Nos últimos dias, uma inversão importante aconteceu na cobertura política da grande e tradicional imprensa que domina a pauta e a audiência no Brasil. Desde o mensalão, passando pelo petrolão, assim como pelo impeachment da presidente e pela prisão do ex-presidente (todos estes eventos tinham o PT como alvo não único, mas central, diga-se), jornais, rádios, revistas e televisões fizeram campanha de notícias, de análises e de opiniões contra o que é mais natural na política, que é o próprio jogo político, de negociações, de debates, de trabalho nas bases regionais, de discursos nas tribunas, de busca de votos, de alianças e de rompimentos, de busca de financiamento para campanhas, de pressão de todo tipo. Tudo isso acabou sintetizado em duas palavras, corrupção e propina. Os “políticos” viraram pessoas sem credibilidade, sem caráter, sem moral para votar, criminosos, o mal do país.
Parece que fatos recentes ligados principalmente ao novo presidente da República e a seu método confuso de governar e de se comunicar mudaram a consciência dos editores de cada um desses grandes veículos. Agora, a política é mais que necessária, é imprescindível, só ela dá sentido a tudo, na gestão pública, na vida democrática, na divisão dos poderes, na representação, só com a política se pode alcançar o objetivo maior e mais nobre de uma sociedade moderna, organizada, livre. A construção de um futuro melhor só se faz através da política, agora reconhecem, proclamam e defendem os mesmos que passaram muitos dos últimos longos anos condenando-a, enxovalhando-a, criminalizando-a.
Para quem vive atento aos consensos que a imprensa constrói, a surpresa é pequena e a explicação é quase evidente. Há uma pauta de reformas que a hegemonia de sempre quer ver completada e isso só pode ser feito com o cumprimento de algumas formalidades. E no caminho está o Congresso, e no Congresso os políticos decidem. Os políticos agora são necessários e imprescindíveis. E no momento, o Poder Executivo (pelas razões mais insondáveis até este momento) não quer praticar a política como ela é, como ela sempre foi. O Presidente, no comando absoluto de Poder Executivo força a barra para fazer do seu jeito. Estranho é que esse jeito significa não interferir, ao que parece.
O que deveria ser um sinal de liberdade para o Congresso legislar em defesa do interesse do povo, sem pressões do Executivo, do mercado e da própria imprensa, está sendo percebido como algo perigoso. Neste modelo, as reformas e seus resultados podem sair do controle, ou não serem aprovadas, ou aprovadas de um jeito indesejado (por quem costuma ver seus desejos atendidos por congressistas que lhes parecem submissos, mantidos em rédea curta ou apenas premiados por bom comportamento).
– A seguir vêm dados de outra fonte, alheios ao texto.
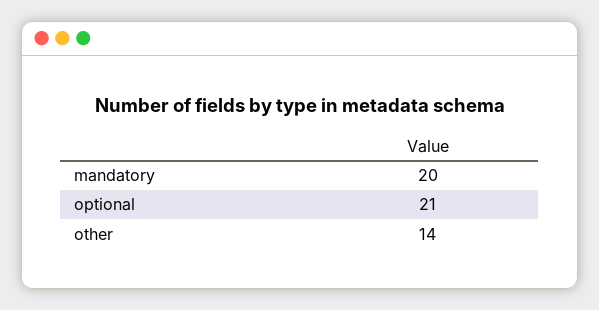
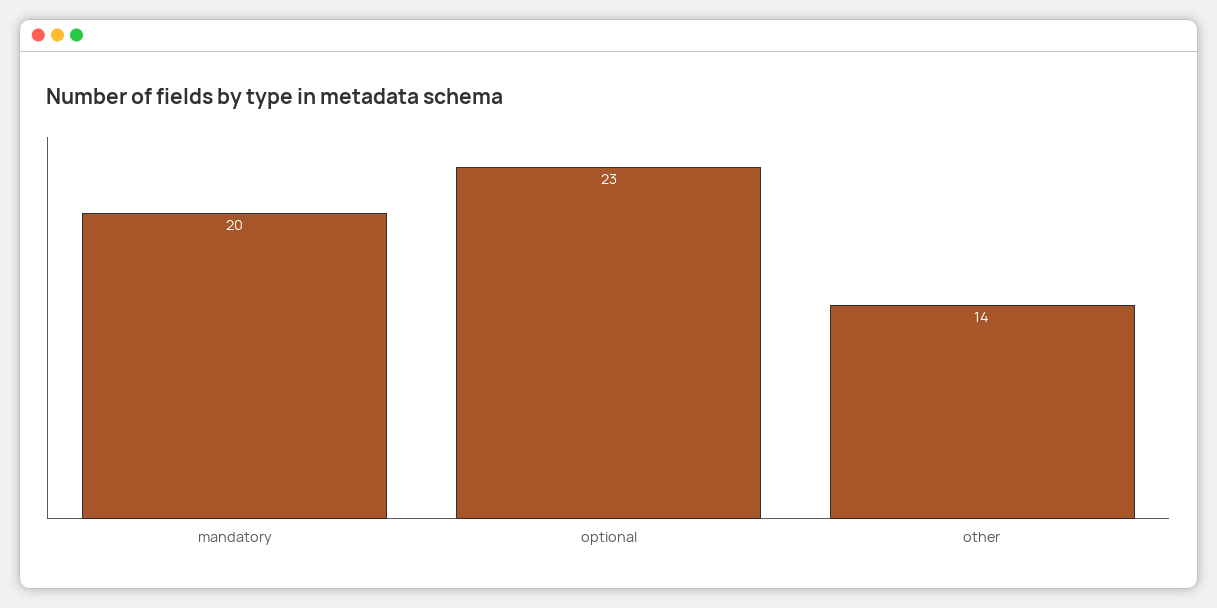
optional: 21 -> 23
A questão é real, pois as reformas são a motivação última e profunda de tudo de relevante que aconteceu na política depois da eleição de 2014. As reformas abraçam e abarcam os gigantescos negócios e interesses financeiros em jogo desde então. Lei do Teto de Gastos, Reforma Trabalhista, entrega da Embraer, entrega do pré-sal, privatização geral (Eletrobrás, Banco do Brasil, Caixa Econômica…) & ´otras cositas mas´. O Michel Temer deu um bom avanço, mas empacou na Reforma da Previdência.
Curiosa a política: se o Presidente fizer o que o mercado quer, ele se torna inútil para o mercado. Se ele não está disposto a fazer, ele já é inútil. A bola está com o Congresso Nacional. E o que ele fizer é que definirá como cada senador e como cada deputado entrará para a história. Será que a política não é capaz de encontrar uma saída honrosa para equilibrar o legítimo interesse do mercado com as reais necessidades do povo? Ou seria melhor dizer entre as legítimas necessidades do povo e os reais interesses do mercado?